Pekanbaru (ANTARA) - Sektor kelapa sawit menjadi penopang utama perekonomian Riau dengan lebih dari separuh penduduknya atau sekitar 3,45 juta jiwa menggantungkan hidup dari industri tersebut.
Kepala Dinas Perkebunan Provinsi Riau Syahrial Abdi di Pekanbaru, Kamis, menyebutkan terdapat 861.760 kepala keluarga (KK) yang berprofesi sebagai petani sawit, dan jika dikalikan empat anggota per keluarga, maka lebih dari 51 persen penduduk Riau terlibat dalam rantai industri ini.
“Luas perkebunan sawit di Riau mencapai 3,3 juta hektare. Dari jumlah itu, 1,7 juta hektare merupakan kebun rakyat dan sisanya milik perusahaan besar,” kata Syahrial dalam Forum Andalas V yang digelar Gabungan Pengusaha Kelapa Sawit Indonesia (GAPKI).
Ia menambahkan, Riau menyumbang sekitar 20 persen dari total produksi sawit nasional. Menurutnya, kontribusi besar ini perlu terus didukung oleh regulasi yang kondusif dan berpihak kepada petani.
Syahrial juga menyoroti peran harga Tandan Buah Segar (TBS) sebagai indikator utama yang memengaruhi daya beli dan perekonomian daerah. Saat harga tinggi, katanya, peningkatan konsumsi terlihat dari meningkatnya penjualan barang-barang mewah di daerah.

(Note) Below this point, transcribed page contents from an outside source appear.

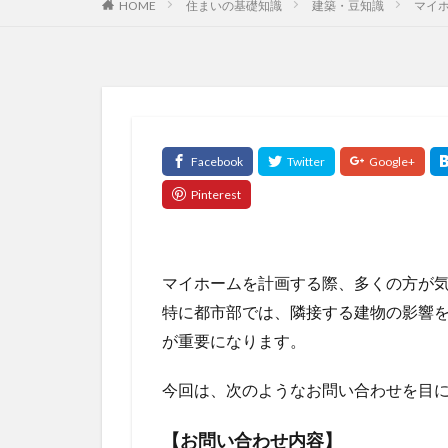
HOME
住まいの基礎知識
建築・豆知識
マイ
マイホームを計画する際、多くの方が
特に都市部では、隣接する建物の影響
が重要になります。
今回は、次のようなお問い合わせを目
【お問い合わせ内容】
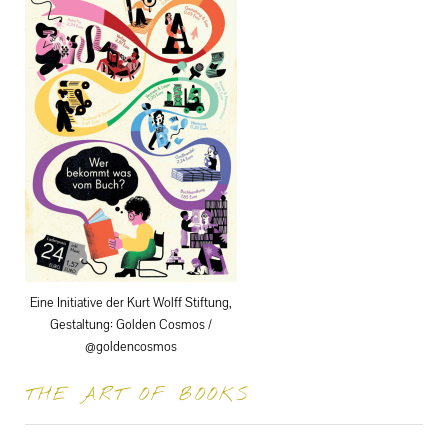
Eine Initiative der Kurt Wolff Stiftung,
Gestaltung: Golden Cosmos /
@goldencosmos
THE ART OF BOOKS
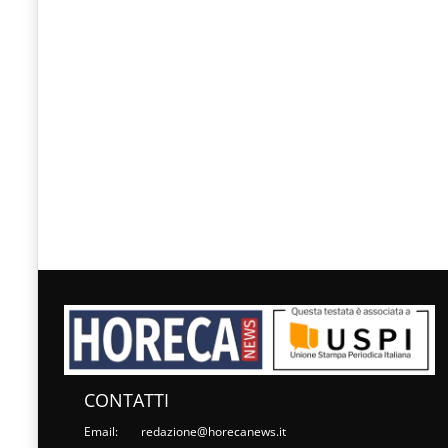
CONTATTI
Email:
redazione@horecanews.it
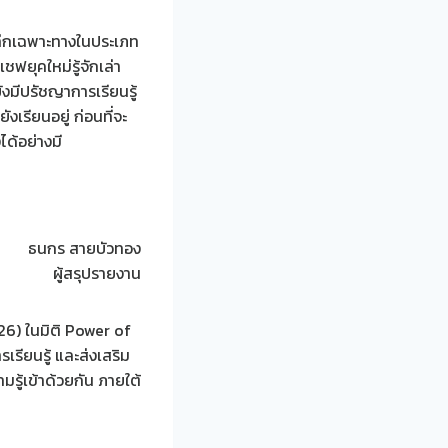
ะลึกเฉพาะทางในประเภท
้เชฟยุคใหม่รู้จักเล่า
ยังมีปรัชญาการเรียนรู้
เรียนอยู่ ก่อนที่จะ
ด้อย่างมี
ธนกร สายบัวทอง
ผู้สรุปรายงาน
6) ในมิติ Power of
รียนรู้ และส่งเสริม
ามรู้เข้าด้วยกัน ภายใต้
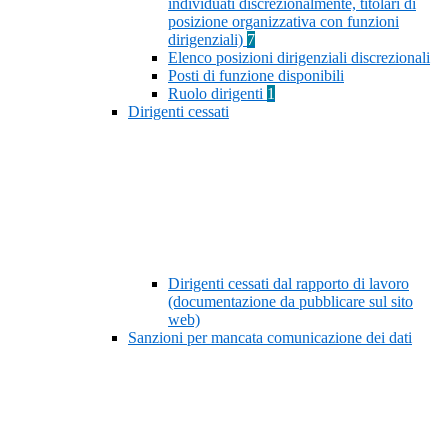
individuati discrezionalmente, titolari di
posizione organizzativa con funzioni
dirigenziali)
7
Elenco posizioni dirigenziali discrezionali
Posti di funzione disponibili
Ruolo dirigenti
1
Dirigenti cessati
Dirigenti cessati dal rapporto di lavoro
(documentazione da pubblicare sul sito
web)
Sanzioni per mancata comunicazione dei dati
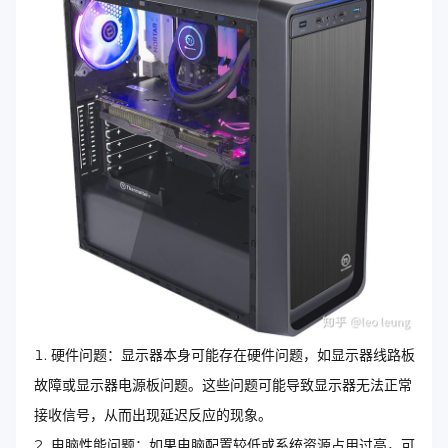
硬件问题：显示器本身可能存在硬件问题，如显示器线路板
故障或显示器电源板问题。这些问题可能导致显示器无法正常
接收信号，从而出现延迟反应的现象。
电脑性能问题：如果电脑配置较低或系统资源占用过高，可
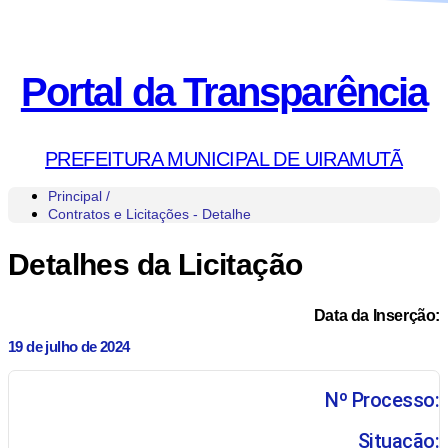
Portal da Transparência
PREFEITURA MUNICIPAL DE UIRAMUTÃ
Principal /
Contratos e Licitações - Detalhe
Detalhes da Licitação
Data da Inserção:
19 de julho de 2024
Nº Processo:
Situação:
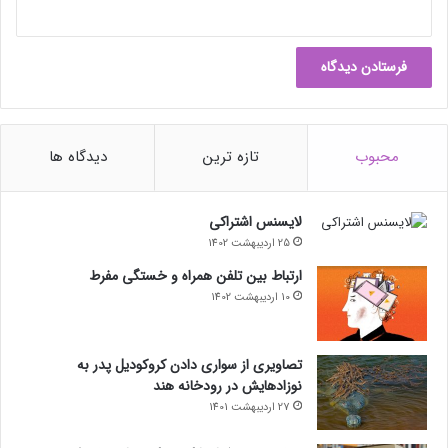
محبوب
تازه ترین
دیدگاه ها
لایسنس اشتراکی
25 اردیبهشت 1402
ارتباط بین تلفن همراه و خستگی مفرط
10 اردیبهشت 1402
تصاویری از سواری دادن کروکودیل پدر به
نوزادهایش در رودخانه هند
27 اردیبهشت 1401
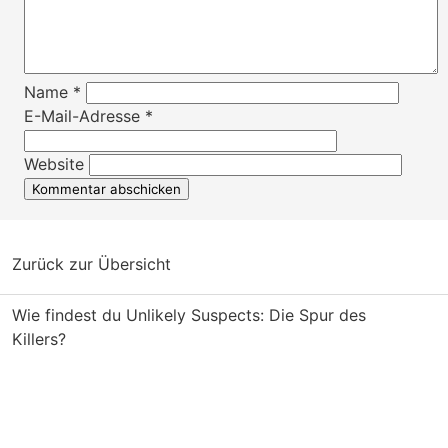
Name
*
E-Mail-Adresse
*
Website
Zurück zur Übersicht
Wie findest du Unlikely Suspects: Die Spur des
Killers?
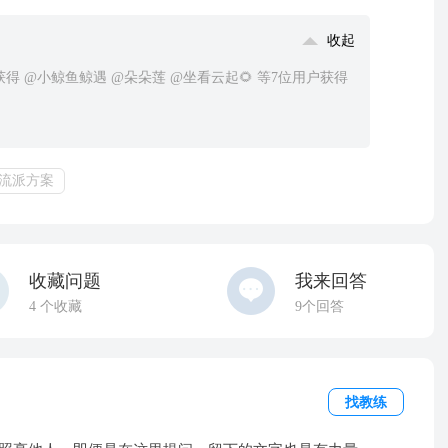
收起
获得 @小鲸鱼鲸遇 @朵朵莲 @坐看云起🌻 等7位用户获得
流派方案
收藏问题
我来回答
4
个收藏
9个回答
找教练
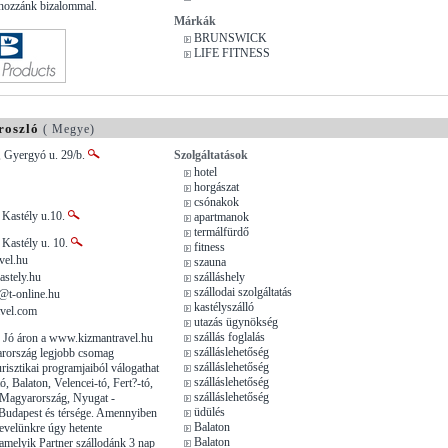
 hozzánk bizalommal.
Márkák
BRUNSWICK
LIFE FITNESS
roszló
( Megye)
, Gyergyó u. 29/b.
Szolgáltatások
hotel
horgászat
csónakok
 Kastély u.10.
apartmanok
termálfürdő
 Kastély u. 10.
fitness
vel.hu
szauna
stely.hu
szálláshely
szállodai szolgáltatás
@t-online.hu
kastélyszálló
vel.com
utazás ügynökség
szállás foglalás
s Jó áron a www.kizmantravel.hu
szálláslehetőség
arország legjobb csomag
szálláslehetőség
turisztikai programjaiból válogathat
szálláslehetőség
ó, Balaton, Velencei-tó, Fert?-tó,
szálláslehetőség
 Magyarország, Nyugat -
üdülés
Budapest és térsége. Amennyiben
Balaton
levelünkre úgy hetente
Balaton
amelyik Partner szállodánk 3 nap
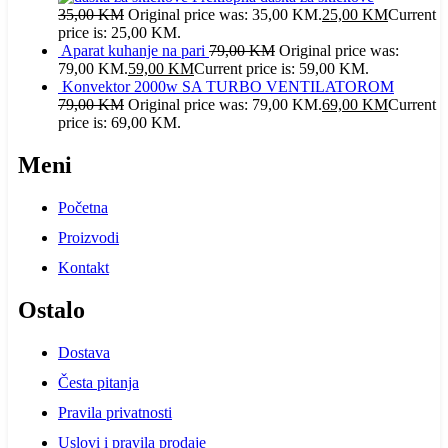
35,00
KM
Original price was: 35,00 KM.
25,00
KM
Current
price is: 25,00 KM.
Aparat kuhanje na pari
79,00
KM
Original price was:
79,00 KM.
59,00
KM
Current price is: 59,00 KM.
Konvektor 2000w SA TURBO VENTILATOROM
79,00
KM
Original price was: 79,00 KM.
69,00
KM
Current
price is: 69,00 KM.
Meni
Početna
Proizvodi
Kontakt
Ostalo
Dostava
Česta pitanja
Pravila privatnosti
Uslovi i pravila prodaje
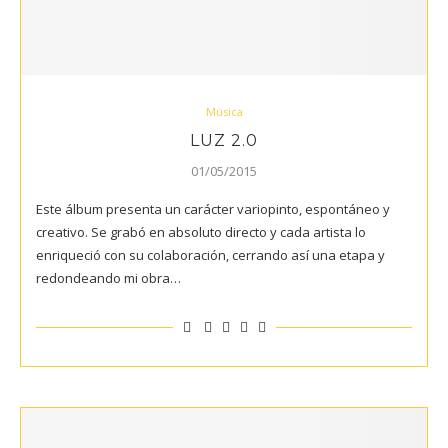
Música
LUZ 2.0
01/05/2015
Este álbum presenta un carácter variopinto, espontáneo y
creativo. Se grabó en absoluto directo y cada artista lo
enriqueció con su colaboración, cerrando así una etapa y
redondeando mi obra…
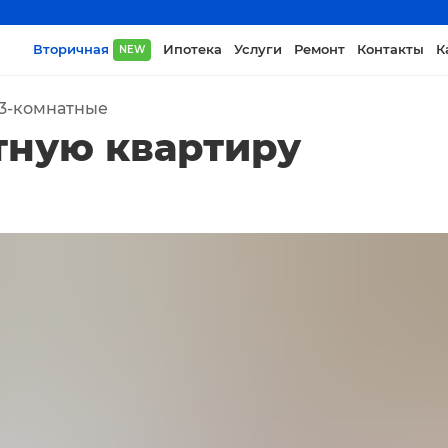
Вторичная
Ипотека
Услуги
Ремонт
Контакты
К
NEW
3-комнатные
тную квартиру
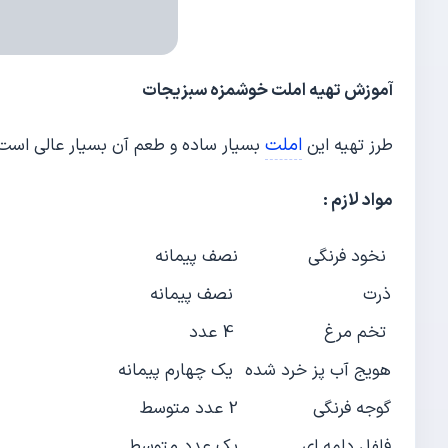
آموزش تهیه املت خوشمزه سبزیجات
املت
طرز تهیه این
بسیار ساده و طعم آن بسیار عالی است
مواد لازم :
نخود فرنگی
نصف پیمانه
ذرت
نصف پیمانه
تخم مرغ
4 عدد
هویج آب پز خرد شده
یک چهارم پیمانه
گوجه فرنگی
2 عدد متوسط
فلفل دلمه ای
یک عدد متوسط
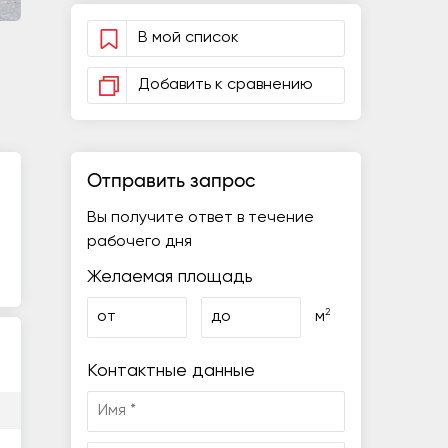
В мой список
Добавить к сравнению
Отправить запрос
Вы получите ответ в течение
рабочего дня
Желаемая площадь
2
от
до
м
Контактные данные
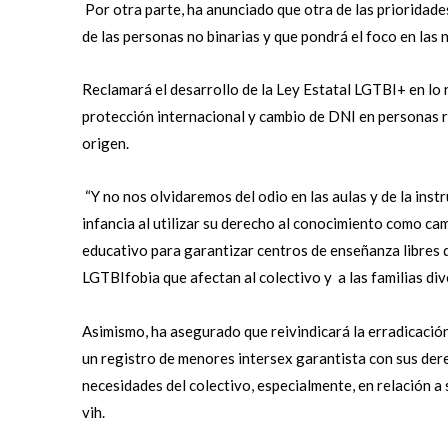
Por otra parte, ha anunciado que otra de las prioridades
de las personas no binarias y que pondrá el foco en las 
Reclamará el desarrollo de la Ley Estatal LGTBI+ en lo
protección internacional y cambio de DNI en personas r
origen.
“Y no nos olvidaremos del odio en las aulas y de la inst
infancia al utilizar su derecho al conocimiento como cam
educativo para garantizar centros de enseñanza libres
LGTBIfobia que afectan al colectivo y a las familias di
Asimismo, ha asegurado que reivindicará la erradicació
un registro de menores intersex garantista con sus der
necesidades del colectivo, especialmente, en relación a
vih.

“Kalau harga TBS tinggi, showroom mobil bisa kosong karena diborong petani. Itu mencerminkan daya beli masyarakat meningkat,” ujarnya.
Kondisi ini, lanjut dia, juga menjadi perhatian dalam kajian ekonomi Bank Indonesia karena fluktuasi harga sawit sangat memengaruhi pertumbuhan ekonomi regional.
Ketua Umum GAPKI Eddy Martono mengatakan bahwa industri sawit berperan besar secara nasional karena menjadi sumber penghidupan bagi lebih dari 16 juta kepala keluarga, termasuk petani dan karyawan.
“Bahkan saat pandemi COVID-19 tahun 2020, saat sektor lain terguncang, industri sawit tetap bertahan dan mampu menambah tenaga kerja,” ujarnya.
Eddy berharap pemerintah terus memberikan dukungan agar sawit tetap menjadi komoditas unggulan nasional yang memberi manfaat luas bagi masyarakat.
Plt Direktur Jenderal Perkebunan Heru Tri Widarto menyatakan pemerintah tetap berkomitmen untuk mendukung industri sawit dan tidak pernah berniat mempersulit.
“Kami melihat industri sawit sebagai angsa bertelur emas. Kontribusinya luar biasa dan tentu kami akan melihat bagaimana regulasi dapat mendorong produktivitas dan keberlanjutan,” katanya.
Menurut dia, pengembangan sawit perlu melibatkan seluruh pemangku kepentingan, termasuk dukungan pihak swasta dalam pembangunan kebun masyarakat.
“Pemerintah tetap melindungi industri ini agar ke depan tetap menjadi pilar ekonomi Indonesia,” pungkas Heru.